Weissenhof Estate


The Weissenhof Estate is a housing estate built for the Deutscher Werkbund exhibition in Stuttgart in 1927. It was an international showcase of what later became known as the International style of architecture. Two of the buildings were designed by the French-Swiss architect Le Corbusier and these are now part of the World Heritage Site The Architectural Work of Le Corbusier, an Outstanding Contribution to the Modern Movement, which was designated in 2016. The World Heritage Site consists of 17 separate sites in seven countries.

History and description

The estate was built for the Deutscher Werkbund exhibition in 1927, and included twenty-one buildings comprising sixty dwellings, designed by seventeen European architects. The German architect Mies van der Rohe was in charge of the project on behalf of the city, and it was he who selected the architects, budgeted and coordinated their entries, prepared the site, and oversaw construction. Le Corbusier was awarded the two prime sites, facing the city, and by far the largest budget.
The twenty-one buildings vary slightly in form, consisting of terraced and detached houses and apartment buildings, and display a strong consistency of design.
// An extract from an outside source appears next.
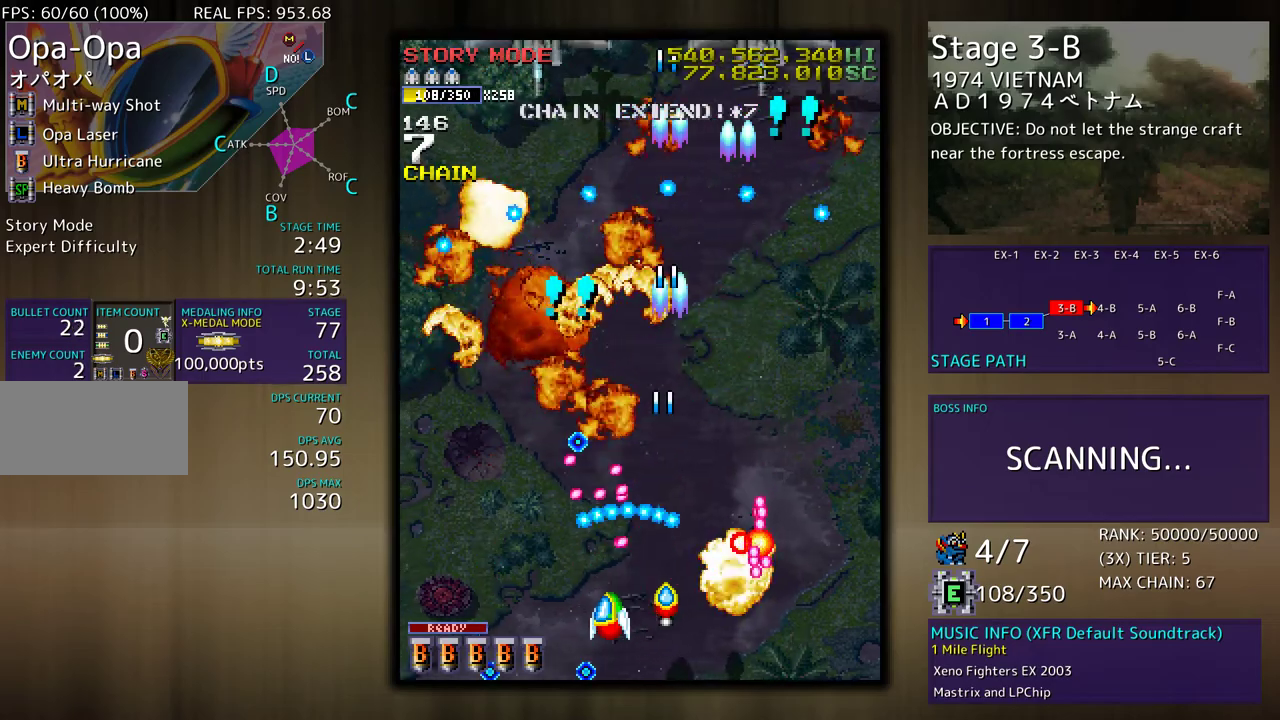
{"buttons": ["DPAD_UP"], "events": [[283, "DPAD_DOWN", "up"], [333, "DPAD_UP", "down"], [433, "DPAD_LEFT", "up"]]}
What they have in common are their simplified facades, flat roofs used as terraces, window bands, open plan interiors, and the high level of prefabrication which permitted their erection in just five months. All but two of the entries were white. Bruno Taut had his entry, the smallest, painted in various colors.
Advertised as a prototype of future workers' housing, in fact each of these houses was customized and furnished on a budget far out of a normal worker's reach and with little direct relevance to the technical challenges of standardized mass construction. The exhibition opened to the public on 23 July 1927, a year late, and drew large crowds.

Homes

Of the original twenty-one buildings, eleven survive as of 2006. Bombing damage during World War II is responsible for the complete loss of the homes by Gropius, Hilberseimer, Bruno Taut, Poelzig, Max Taut, and Döcker. Another of Max Taut's homes was demolished in the 1950s, as was Rading's.